Dikepung Soal Devisa dan Dolar AS Langka, Pertanda BI Lemah

Sabtu, 21 Jan 2023 – 17:28 WIB

Ilustrasi – Sejumlah pegawai melintasi lobi gedung Bank Indonesia di Jakarta, Rabu (18/1/2023). (Foto: Antara).

Ekonom senior Anthony Budiawan curiga terkait devisa hasil ekspor (DHE) yang diklain pemerintah banyak ‘parkir’ di luar negeri. Lantaran DHE dari BPS, tidak beda dengan neraca pembayaran yang dirilis Bank Indoneia (BI).

Kepada Inilah.com, Jakarta, Sabtu (21/1/2023), Managing Director Political Economy and Policy Studies (PEPS) itu,

berdasarkan data Badan Pusat Statistik (BPS), ekspor hingga kuartal III-2022 mencapai US$219,3 miliar, dengan surplus perdagangan US$39,8 miliar. “Di waktu yang sama, BI mencapat neraca pembayaran Indonesia pada kuartal III-2022 sebesar 291,9 miliar dolar. Jadi enggak beda jauh. Lalu kira-kira apa yang terjadi,” ungkap Anthony.

Dia bilang, BI seharusnya bisa menjawab dengan cermat apakah memang ada devisa hasil ekspor (DHE) yang diparkir di luar negeri? Berapa besarnya? Di sektor apa saja? Dan, siapa pengusahanya? “Jadi, indikatornya bukan soal perasaan seperti yang disampaikan deputi senior gubernur BI,” ungkapnya.

Pada prinsipnya, lanjut Anthony, seluruh transaksi lalu lintas devisa internasional, tercatat dalam sistem perbankan Indonesia, dicatat Bank Indonesia di dalam Neraca Pembayaran Indonesia.
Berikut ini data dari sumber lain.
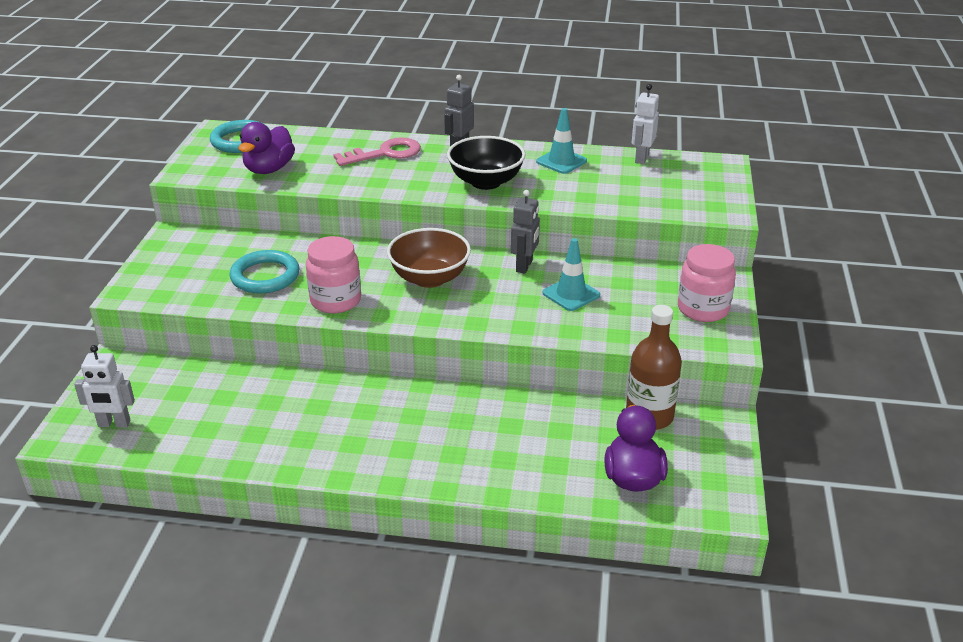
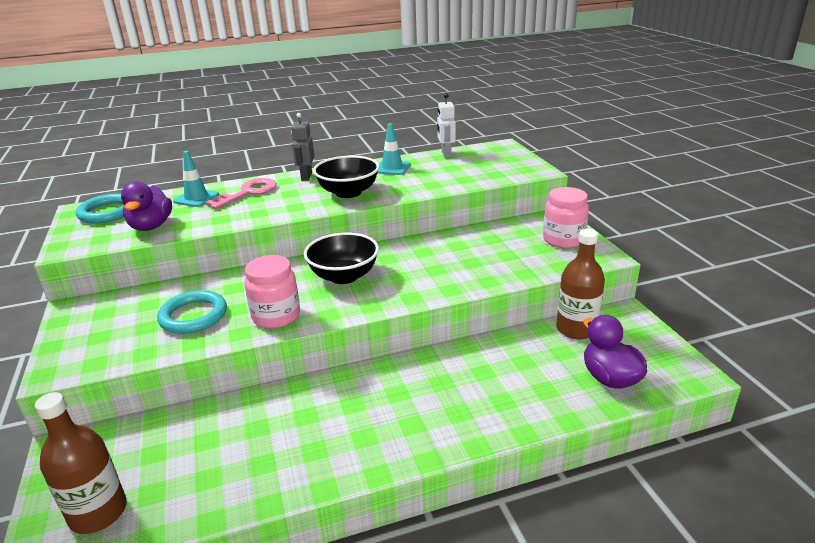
camera: 25 degrees left, 5 degrees down
(114, 424) = (98, 512): white robot -> brown bottle
(429, 278) = (344, 276): brown bowl -> black bowl
(524, 266) = (411, 247): grey robot -> none
(571, 294) = (464, 256): turquoise traffic cone -> turquoise traffic cone (196, 198)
Pada kuartal III-2022, devisa hasil ekspor yang masuk ke Indonesia mencapai US$219,8 miliar. Artinya, sesuai dengan data BPS.
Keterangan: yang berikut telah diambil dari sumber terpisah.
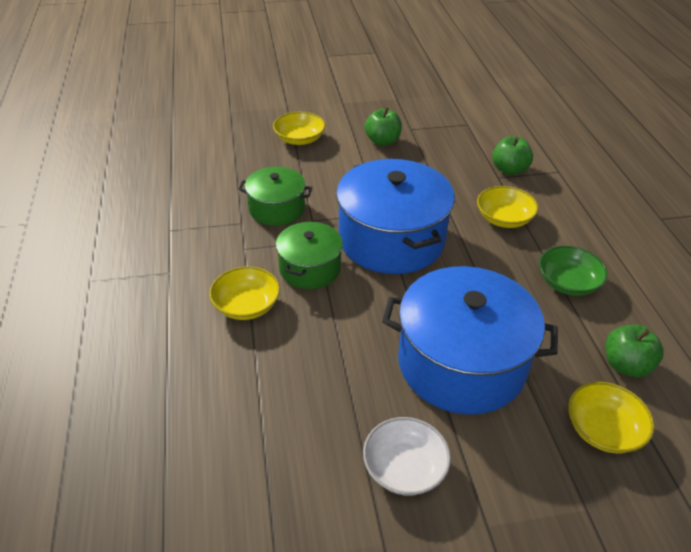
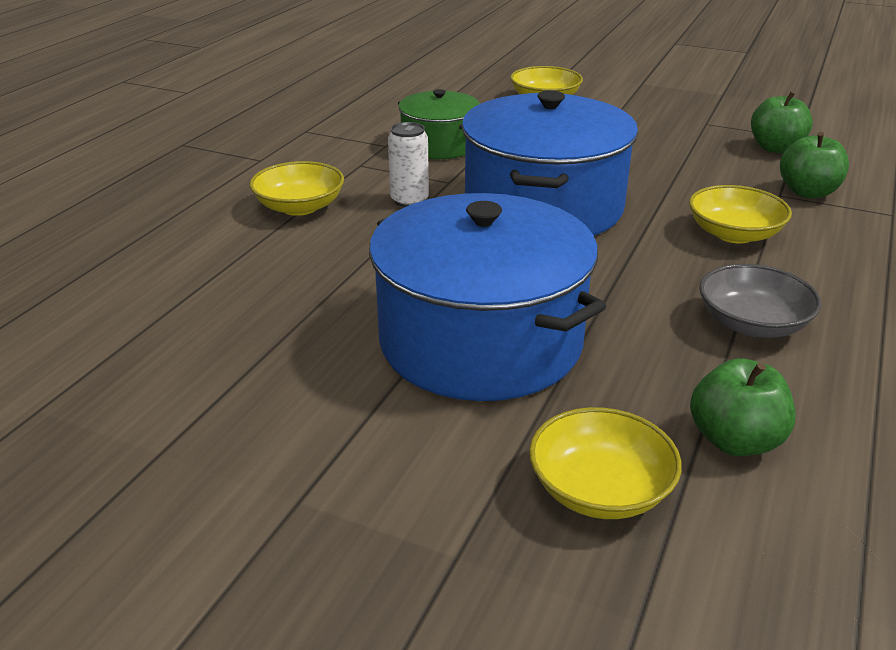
camera: 35 degrees right, 10 degrees down
(310, 268) = (409, 200): green pot -> white can
(382, 141) = (650, 125): green apple -> green apple (775, 148)
(404, 468) = (276, 401): white bowl -> none
(567, 283) = (752, 324): green bowl -> grey bowl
“Karena hampir seluruh ekspor Indonesia menggunakan FOB, sehingga pencatatan BPS yang berdasarkan akrual sama dengan data NPI yang berdasarkan penerimaan kas. Artinya, praktis, semua Devisa Hasil Ekspor sudah diterima di Indonesia! Bukankah begitu? Data berbicara,” tegas Anthoy.
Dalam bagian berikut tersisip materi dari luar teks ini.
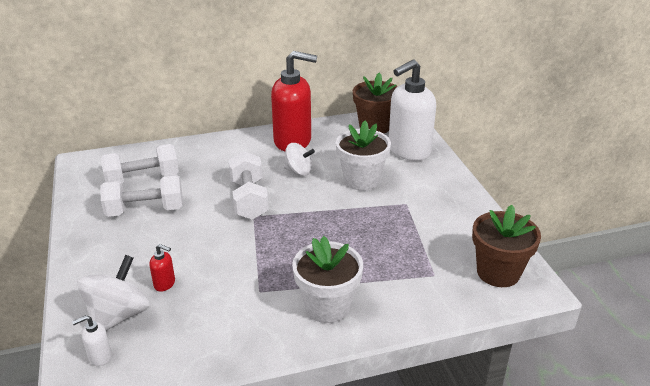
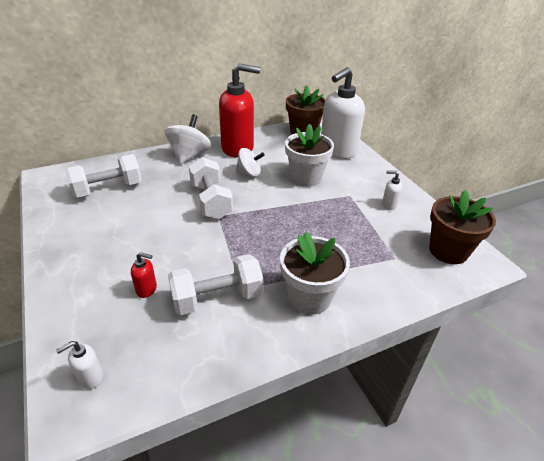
camera: 10 degrees left, 5 degrees up
(118, 315) = (104, 328): white spinning top -> white spinning top (189, 155)
(145, 210) = (115, 218): white dumbbell -> white dumbbell (217, 298)
(448, 217) = (389, 205): none -> white soap dispenser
Benarkah dolar AS langka? Bisa jadi. Karena, ekspor dan surplus neraca perdagangan yang cukup tinggi, tidak serta merta membuat cadangan devisa meningkat, dan kurs rupiah menguat. Dan BI seharusnya sangat paham mengenai hal tersebut.

Alasannya sebagai berikut, tercermin dari data NPI. Pertama, neraca perdagangan sektor Jasa untuk periode yang sama mengalami defisit cukup besar, yaitu 14,6 miliar dolar AS.

Kedua, Neraca Pendapatan (Primer dan Sekunder) juga mengalami defisit cukup besar, yaitu 22,1 miliar dolar AS. Pendapatan Primer dan Sekunder adalah transaksi terkait pendapatan dari hasil investasi (dividen, capital gain, bunga) dan ketenagakerjaan (TKI/TKA). Penjumlahan semua ini dinamakan Neraca Transaksi Berjalan, menghasilkan surplus hanya sekitar 9 miliar dolar AS.

Ketiga, yang sekaligus merupakan komponen NPI terakhir, adalah transaksi Modal dan Investasi (Finansial), yang dinamakan Neraca Transaksi Modal dan Finansial.

Untuk periode hingga Q3/2022, ternyata aliran investasi dari luar negeri defisit 9,2 miliar dolar AS. Artinya, investor asing menarik kembali investasinya yang ada di Indonesia, dan terjadi capital outflow yang menekan kurs rupiah.

Pertanyaannya, kenapa investor asing melakukan divestasi di Indonesia? Salah satu sebabnya karena selisih suku bunga acuan antara Bank Sentral AS (the Fed) dengan BI terus menyempit, hingga mencapai sekitar 1 persen, dan memicu capital outflows.

Sepanjang 2022, the Fed sudah menaikkan suku bunganya sebesar 4,25 persen. Sedangkan BI hanya menaikkan 2 persen. Tentu saja, BI sadar dan tahu konsekuensi dari kebijakannya ini akan memicu capital outflows dan menekan kurs rupiah.